### [Consigne]
D'après la question écrite ci-dessous sur le statut juridique des animaux, répondez brièvement :
(a) À quel groupe appartient la députée qui pose la question ?
(b) Depuis quel traité l'Union européenne considère-t-elle explicitement l'animal comme un être vivant doué de sensibilité ?
(c) Quelles sont les deux pistes de réforme du code civil proposées par le rapport ?

### [Extrait du texte]
= = = =
Question écrite n° 6388 :
Évolution du statut juridique des animaux dans le droit français

17e Législature

Question de : Mme Valérie Rossi
Hautes-Alpes (2e circonscription) - Socialistes et apparentés

Mme Valérie Rossi attire l'attention de M. le ministre d'État, garde des sceaux, ministre de la justice, sur la nécessité de faire évoluer le statut juridique des animaux dans le droit français, afin de mieux prendre en compte leur sensibilité et leur place croissante dans nos sociétés. Un rapport remis au Gouvernement avait, dès 2011, souligné l'écart entre le droit civil français et les textes européens, qui reconnaissent de longue date la sensibilité des animaux. L'Union européenne, en particulier depuis le traité d'Amsterdam, considère explicitement l'animal comme un être vivant doué de sensibilité. En France, si des avancées ont été réalisées dans le code rural et le code pénal, notamment pour réprimer les actes de cruauté envers les animaux, le code civil les assimile toujours à des biens meubles, au même titre qu'un objet. Cette situation apparaît aujourd'hui en décalage avec les attentes sociétales et les principes d'éthique contemporaine. Les Français sont de plus en plus nombreux à considérer leurs animaux de compagnie comme des membres à part entière de leur foyer. De plus, les recherches scientifiques confirment que les animaux sont capables d'émotions, de stress, de souffrance - autant d'éléments qui mériteraient une reconnaissance juridique adaptée. Le rapport susmentionné proposait deux pistes de réforme du code civil : soit la création d'une nouvelle catégorie de « biens protégés », tenant compte de la spécificité des animaux ; soit, plus audacieusement, la création d'une troisième catégorie juridique, à mi-chemin entre la personne et la chose, permettant de définir l'animal pour ce qu'il est : un être vivant sensible, sans pour autant lui conférer la personnalité juridique. Elle souhaiterait connaître la position du Gouvernement sur ces propositions, ainsi que ses intentions en matière d'évolution du code civil, afin d'aligner le droit français avec les réalités scientifiques, les attentes citoyennes et les principes européens en matière de protection animale.
= = = =
### [Liste des données]

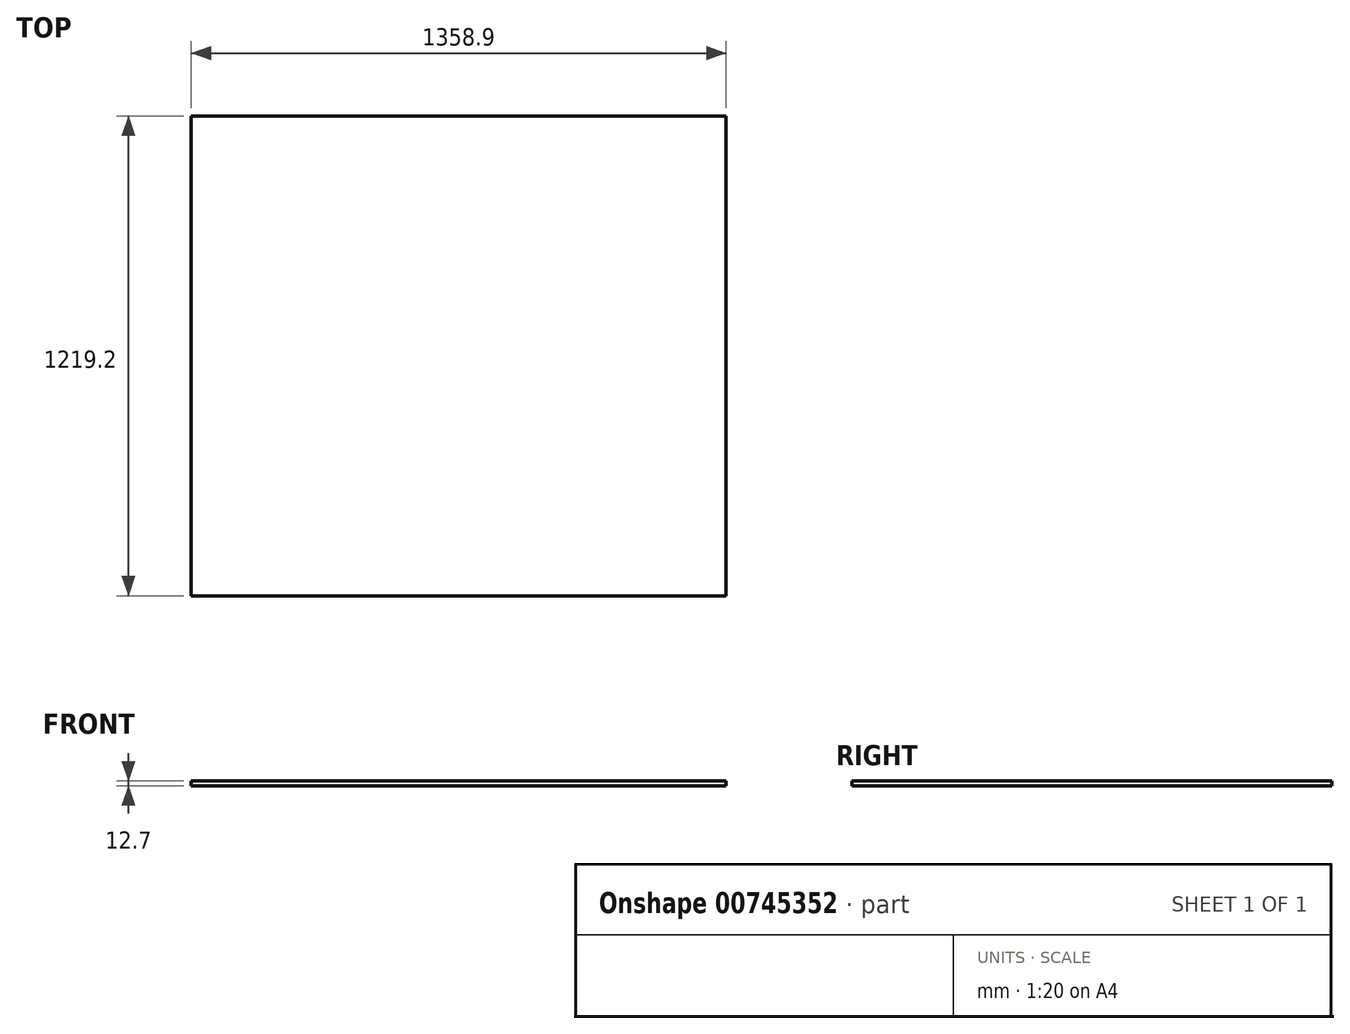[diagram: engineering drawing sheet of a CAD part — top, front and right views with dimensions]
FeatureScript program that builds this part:
annotation { "Feature Type Name" : "Feature", "Feature Type Description" : "" }
export const myFeature = defineFeature(function(context is Context, id is Id, definition is map)
    precondition{}
    {
        {
            var Q0;
            Q0=qCreatedBy(makeId("Top.planeOp"),FACE);
            var sketch = newSketch(context, id + "F0", { "sketchPlane" : qUnion([Q0])});
            skLineSegment(sketch, "E0.bottom", {"start": v(0, 0) * mm, "end": v(1358.9, 0) * mm});
            skLineSegment(sketch, "E0.top", {"start": v(0, 1219.2) * mm, "end": v(1358.9, 1219.2) * mm});
            skLineSegment(sketch, "E0.left", {"start": v(0, 0) * mm, "end": v(0, 1219.2) * mm});
            skLineSegment(sketch, "E0.right", {"start": v(1358.9, 0) * mm, "end": v(1358.9, 1219.2) * mm});
            skSolve(sketch);
        }
        {
            var Q0;
            Q0=makeQuery(id+"F0.imprint","IMPRINT",FACE,{"disambiguationData":[TD([[makeQuery(id+"F0.imprint","IMPRINT",EDGE,{"derivedFrom":sQuery(id+"F0.wireOp",EDGE,"XOJL2qkw-726g-F02Q-CQMI-GWsZiQ8f43vg.bottom")}),1.0]])]});
            var Q1;
            Q1=makeQuery(id+"F0.imprint","IMPRINT",FACE,{"disambiguationData":[TD([[makeQuery(id+"F0.imprint","IMPRINT",EDGE,{"derivedFrom":sQuery(id+"F0.wireOp",EDGE,"E0.bottom")}),1.0]])]});
            extrude(context, id + "F1", {"entities" : qUnion([Q0, Q1]), "depth" : 12.7 * mm, "offsetDistance" : 25.4 * mm});
        }
    });
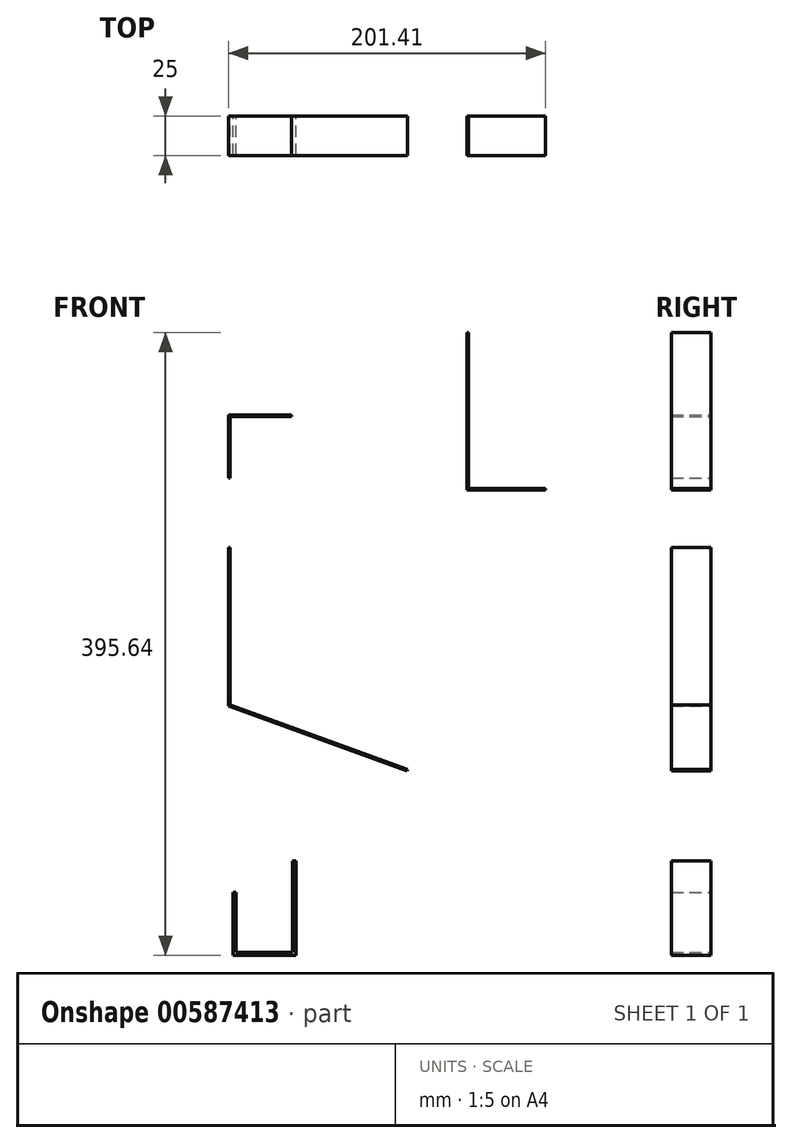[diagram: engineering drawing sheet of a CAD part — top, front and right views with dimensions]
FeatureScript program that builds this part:
annotation { "Feature Type Name" : "Feature", "Feature Type Description" : "" }
export const myFeature = defineFeature(function(context is Context, id is Id, definition is map)
    precondition{}
    {
        {
            var Q0;
            Q0=qCreatedBy(makeId("Front.planeOp"),FACE);
            var sketch = newSketch(context, id + "F0", { "sketchPlane" : qUnion([Q0])});
            skLineSegment(sketch, "E0", {"start": v(-30.79, 125.62) * mm, "end": v(-30.79, 25.62) * mm});
            skLineSegment(sketch, "E1", {"start": v(-30.79, 25.62) * mm, "end": v(81.98, -15.42) * mm});
            skLineSegment(sketch, "E2.0", {"start": v(-31.79, 24.92) * mm, "end": v(81.63, -16.36) * mm});
            skLineSegment(sketch, "E2.1", {"start": v(-31.79, 125.62) * mm, "end": v(-31.79, 24.92) * mm});
            skLineSegment(sketch, "E3", {"start": v(-31.79, 125.62) * mm, "end": v(-30.79, 125.62) * mm});
            skLineSegment(sketch, "E4", {"start": v(81.63, -16.36) * mm, "end": v(81.98, -15.42) * mm});
            skLineSegment(sketch, "E5", {"start": v(-29.04, -93.49) * mm, "end": v(-29.04, -133.49) * mm});
            skLineSegment(sketch, "E6", {"start": v(-29.04, -133.49) * mm, "end": v(10.96, -133.49) * mm});
            skLineSegment(sketch, "E7", {"start": v(10.96, -133.49) * mm, "end": v(10.96, -73.49) * mm});
            skLineSegment(sketch, "E8.0", {"start": v(8.96, -131.49) * mm, "end": v(8.96, -73.49) * mm});
            skLineSegment(sketch, "E8.1", {"start": v(-27.04, -131.49) * mm, "end": v(8.96, -131.49) * mm});
            skLineSegment(sketch, "E8.2", {"start": v(-27.04, -93.49) * mm, "end": v(-27.04, -131.49) * mm});
            skLineSegment(sketch, "E9", {"start": v(-29.04, -93.49) * mm, "end": v(-27.04, -93.49) * mm});
            skLineSegment(sketch, "E10", {"start": v(8.96, -73.49) * mm, "end": v(10.96, -73.49) * mm});
            skLineSegment(sketch, "E11", {"start": v(-31.79, 169.72) * mm, "end": v(-31.79, 209.72) * mm});
            skLineSegment(sketch, "E12", {"start": v(-31.79, 209.72) * mm, "end": v(8.21, 209.72) * mm});
            skLineSegment(sketch, "E13.0", {"start": v(-30.79, 208.72) * mm, "end": v(8.21, 208.72) * mm});
            skLineSegment(sketch, "E13.1", {"start": v(-30.79, 169.72) * mm, "end": v(-30.79, 208.72) * mm});
            skLineSegment(sketch, "E14", {"start": v(-31.79, 169.72) * mm, "end": v(-30.79, 169.72) * mm});
            skLineSegment(sketch, "E15", {"start": v(8.21, 209.72) * mm, "end": v(8.21, 208.72) * mm});
            skSolve(sketch);
        }
        {
            var Q0;
            Q0 = qSketchRegion(id + "F0", true);
            extrude(context, id + "F1", {"entities" : qUnion([Q0]), "depth" : 25 * mm, "offsetDistance" : 25 * mm});
        }
        {
            var Q0;
            Q0=qCreatedBy(makeId("Front.planeOp"),FACE);
            var sketch = newSketch(context, id + "F2", { "sketchPlane" : qUnion([Q0])});
            skLineSegment(sketch, "E16", {"start": v(119.62, 262.15) * mm, "end": v(119.62, 162.15) * mm});
            skLineSegment(sketch, "E17", {"start": v(119.62, 162.15) * mm, "end": v(169.62, 162.15) * mm});
            skLineSegment(sketch, "E18.0", {"start": v(120.62, 163.15) * mm, "end": v(169.62, 163.15) * mm});
            skLineSegment(sketch, "E18.1", {"start": v(120.62, 262.15) * mm, "end": v(120.62, 163.15) * mm});
            skLineSegment(sketch, "E19", {"start": v(119.62, 262.15) * mm, "end": v(120.62, 262.15) * mm});
            skLineSegment(sketch, "E20", {"start": v(169.62, 163.15) * mm, "end": v(169.62, 162.15) * mm});
            skSolve(sketch);
        }
        {
            var Q0;
            Q0=makeQuery(id+"F2.imprint","IMPRINT",FACE,{"disambiguationData":[TD([[makeQuery(id+"F2.imprint","IMPRINT",EDGE,{"derivedFrom":sQuery(id+"F2.wireOp",EDGE,"E16")}),1.0]])]});
            extrude(context, id + "F3", {"entities" : qUnion([Q0]), "depth" : 25 * mm, "offsetDistance" : 25 * mm});
        }
    });
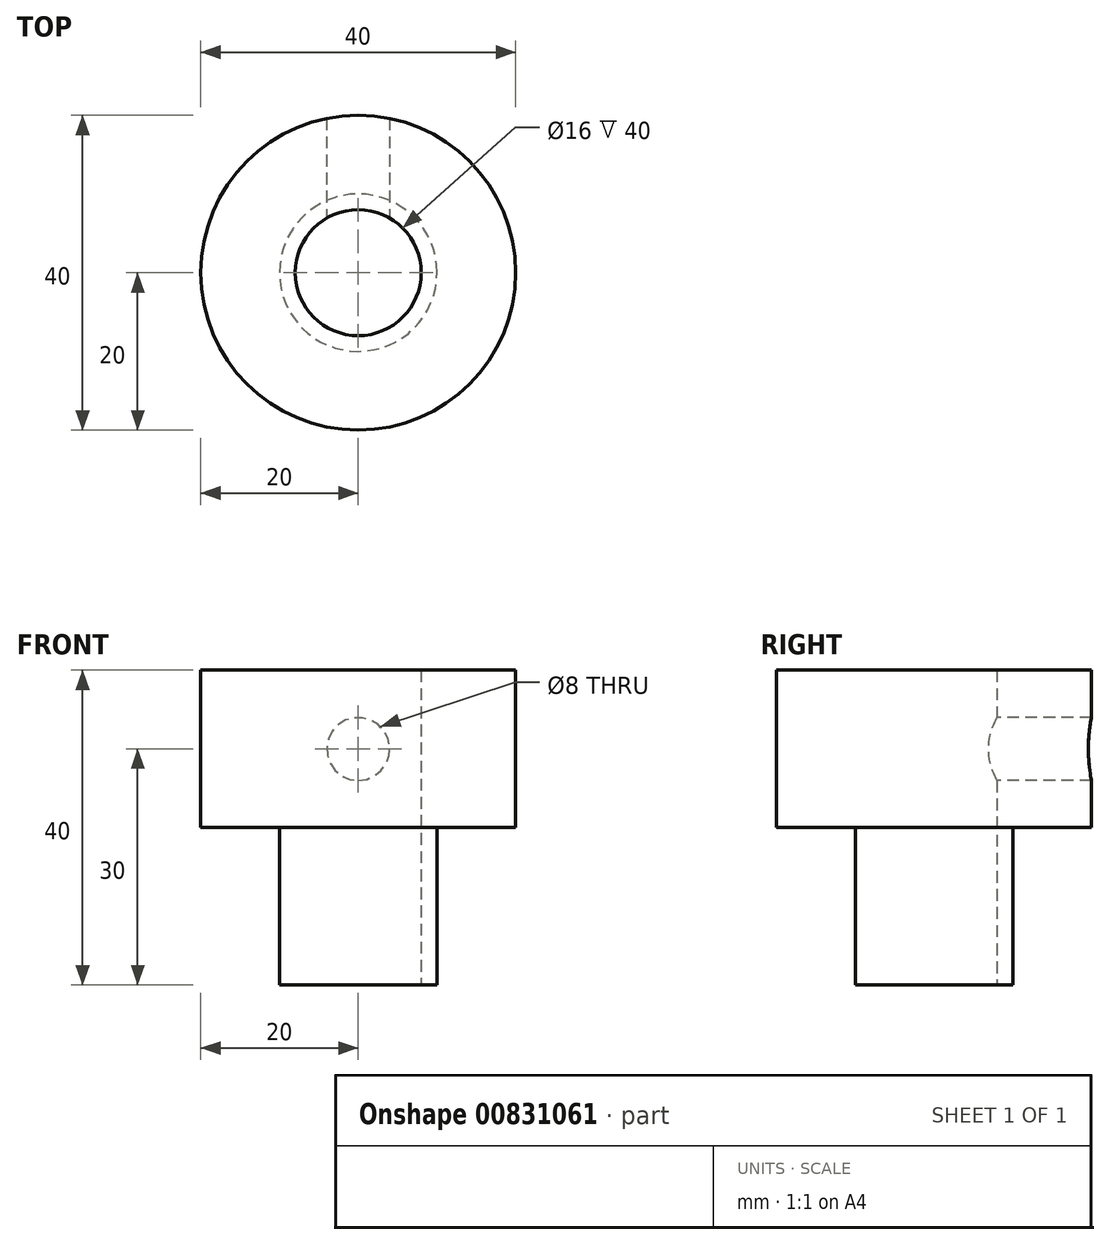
= = = =
### [Bonne réponse]
(a) Socialistes et apparentés.
(b) Le traité d'Amsterdam.
(c) Soit la création d'une nouvelle catégorie de « biens protégés », soit la création d'une troisième catégorie juridique, à mi-chemin entre la personne et la chose.